Into a sauce Poulette, work some scalded and cut up oysters, also some of the scalded and strained oyster liquor. Used with boiled white flesh fish, boiled capon, boiled chicken and boiled turkey.
Into a butter sauce, work some chopped parsley. Used with plain boiled fish, boiled chicken, calf's head; dipping cutlets of meat and fowl in before breading; also for mixing in with foods in preparing various entrees.
Take some thin white Italian sauce and raw egg yolks with the juice of a lemon, simmer till creamy, strain, add some chopped and blanched parsley. Used with boiled poultry, sweetbreads, for reheating entrees of the same, calf's head, calf brains, pigs feet, turkey wings, grenadins of veal.
Into a Madeira sauce work some minced and fried shallots, a little meat glaze, anchovy butter, sliced truffles and l62
Madeira wine. Used with fillets of beef, sweetbreads, croquettes of poultry and game, stuffed pheasant legs, quenelles of turtle, cromeskies of veal, braised small game birds, roast black game, boudins of poultry, carp stewed in wine and drained, fried fillets of hare and rabbit, roast turkey, roast pheasant, larded and roasted pork, veal cutlets, filleted woodcock.
Minced pickles, shallots, olives, capers, a spoonful each of lemon juice and caper vinegar, mixed into a Madeira sauce, simmered for a few minutes and served with boiled beef, pigs feet, calf's head, boiled tongue, calf's liver, carbonade of mutton, fried or broiled young pigeons, pork chops and pork tenderloin, braised venison, venison rissoles, broiled and fried tripe, antelope, bear, venison and buffalo steaks.
Reduce with half a pint of sherry wine, a bay leaf, thyme, mace, peppercorns, cloves, for ten minutes, then add half a pint of Espagnole and half that quantity of consomme let the whole boil slowly till of the required consistency, skim, then strain and use with braised fillet of beef.
Fry together with butter of a light brown color a diced carrot, diced onion and a head of celery, a slice of lean ham diced, some thyme, parsley, blade of mace, bay leaf, and a few bruised peppercorns; then moisten with half a pint of sherry and the same of white vinegar.

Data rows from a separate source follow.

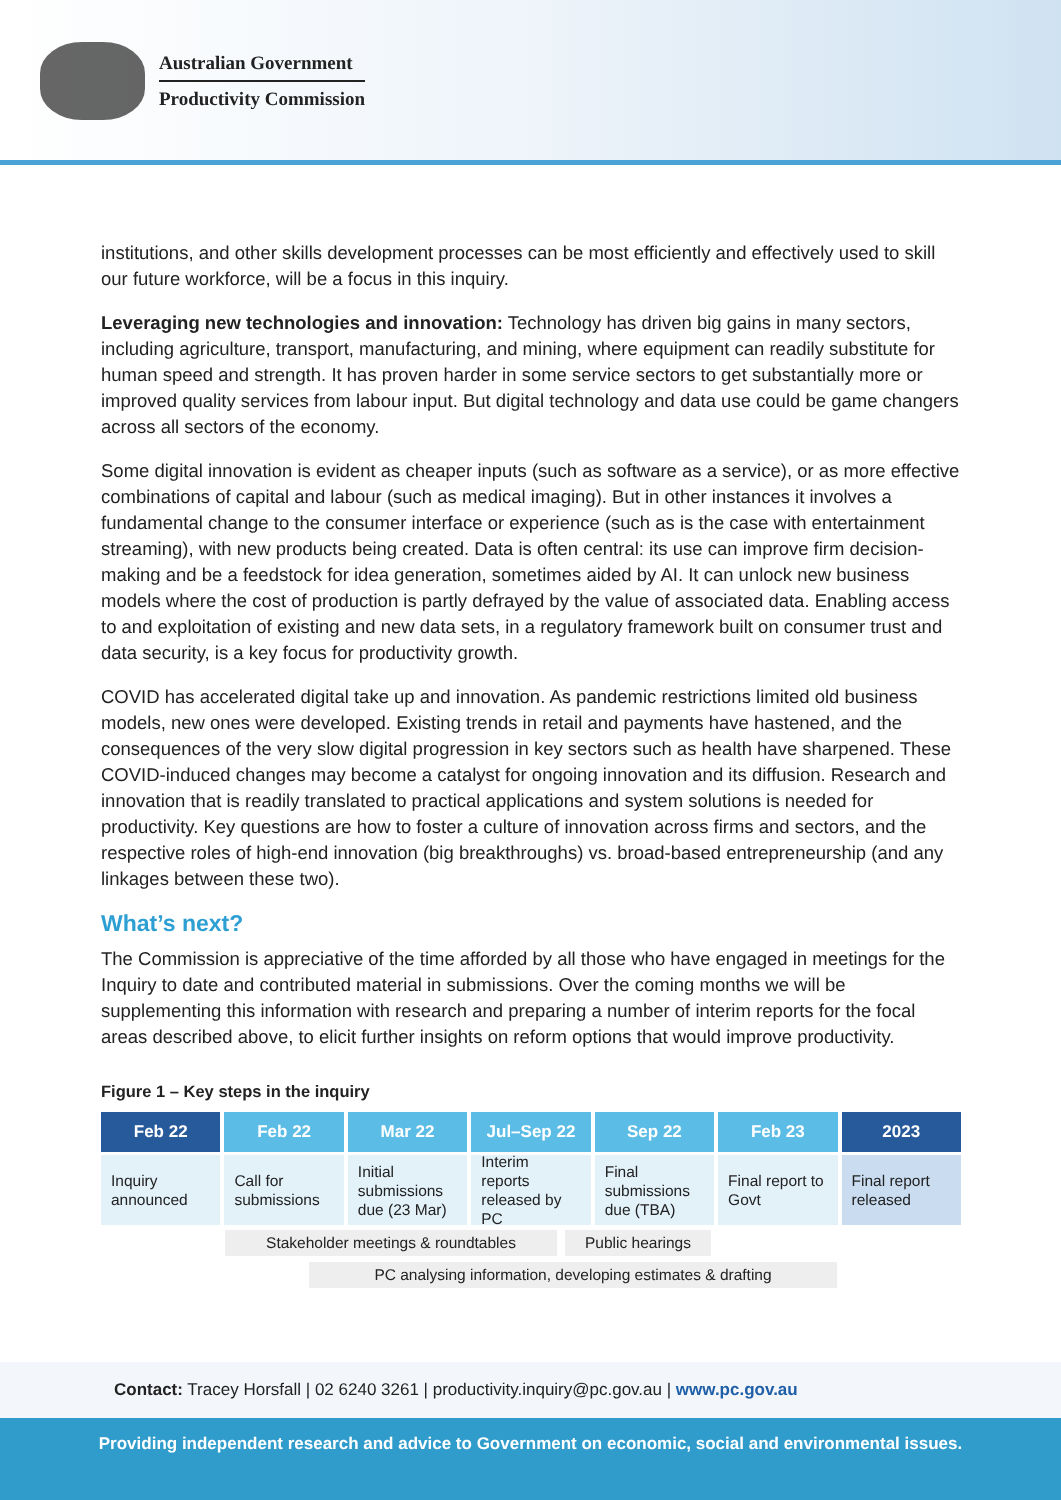Australian Government
Productivity Commission
institutions, and other skills development processes can be most efficiently and effectively used to skill our future workforce, will be a focus in this inquiry.
Leveraging new technologies and innovation: Technology has driven big gains in many sectors, including agriculture, transport, manufacturing, and mining, where equipment can readily substitute for human speed and strength. It has proven harder in some service sectors to get substantially more or improved quality services from labour input. But digital technology and data use could be game changers across all sectors of the economy.
Some digital innovation is evident as cheaper inputs (such as software as a service), or as more effective combinations of capital and labour (such as medical imaging). But in other instances it involves a fundamental change to the consumer interface or experience (such as is the case with entertainment streaming), with new products being created. Data is often central: its use can improve firm decision-making and be a feedstock for idea generation, sometimes aided by AI. It can unlock new business models where the cost of production is partly defrayed by the value of associated data. Enabling access to and exploitation of existing and new data sets, in a regulatory framework built on consumer trust and data security, is a key focus for productivity growth.
COVID has accelerated digital take up and innovation. As pandemic restrictions limited old business models, new ones were developed. Existing trends in retail and payments have hastened, and the consequences of the very slow digital progression in key sectors such as health have sharpened. These COVID-induced changes may become a catalyst for ongoing innovation and its diffusion. Research and innovation that is readily translated to practical applications and system solutions is needed for productivity. Key questions are how to foster a culture of innovation across firms and sectors, and the respective roles of high-end innovation (big breakthroughs) vs. broad-based entrepreneurship (and any linkages between these two).
What’s next?
The Commission is appreciative of the time afforded by all those who have engaged in meetings for the Inquiry to date and contributed material in submissions. Over the coming months we will be supplementing this information with research and preparing a number of interim reports for the focal areas described above, to elicit further insights on reform options that would improve productivity.
Figure 1 – Key steps in the inquiry
Feb 22 Feb 22 Mar 22 Jul–Sep 22 Sep 22 Feb 23 2023
Inquiry announced Call for submissions Initial submissions due (23 Mar)
Interim reports released by PC Final submissions due (TBA) Final report to Govt Final report released
Stakeholder meetings & roundtables Public hearings
PC analysing information, developing estimates & drafting
Contact: Tracey Horsfall | 02 6240 3261 | productivity.inquiry@pc.gov.au | www.pc.gov.au
Providing independent research and advice to Government on economic, social and environmental issues.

Reduce to half its volume. then add a ladle of Espagnole and a little consomme; boil up, skim, strain, and use with braised mutton, braised roebuck, cannelons of ox-palates, saute of rabbits and hares, roast young rabbit, broiled legs and saddles of rabbit; legs and saddles of cooked rabbit, cooled, then breaded and fried; larded fillets of venison, venison chops and braised venison.
Another way of making POIVRADE SAUCE is to take equal quantities of Espagnole and tomato sauces, work in some minced shallots, a bunch of parsley, bay leaves, a tablespoon of white pepper to each quart, along with two ounces of butter and two tablespoonfuls of vinegar; reduce to half its volume, strain, then finish with a little Harvey sauce, port wine and red currant jelly.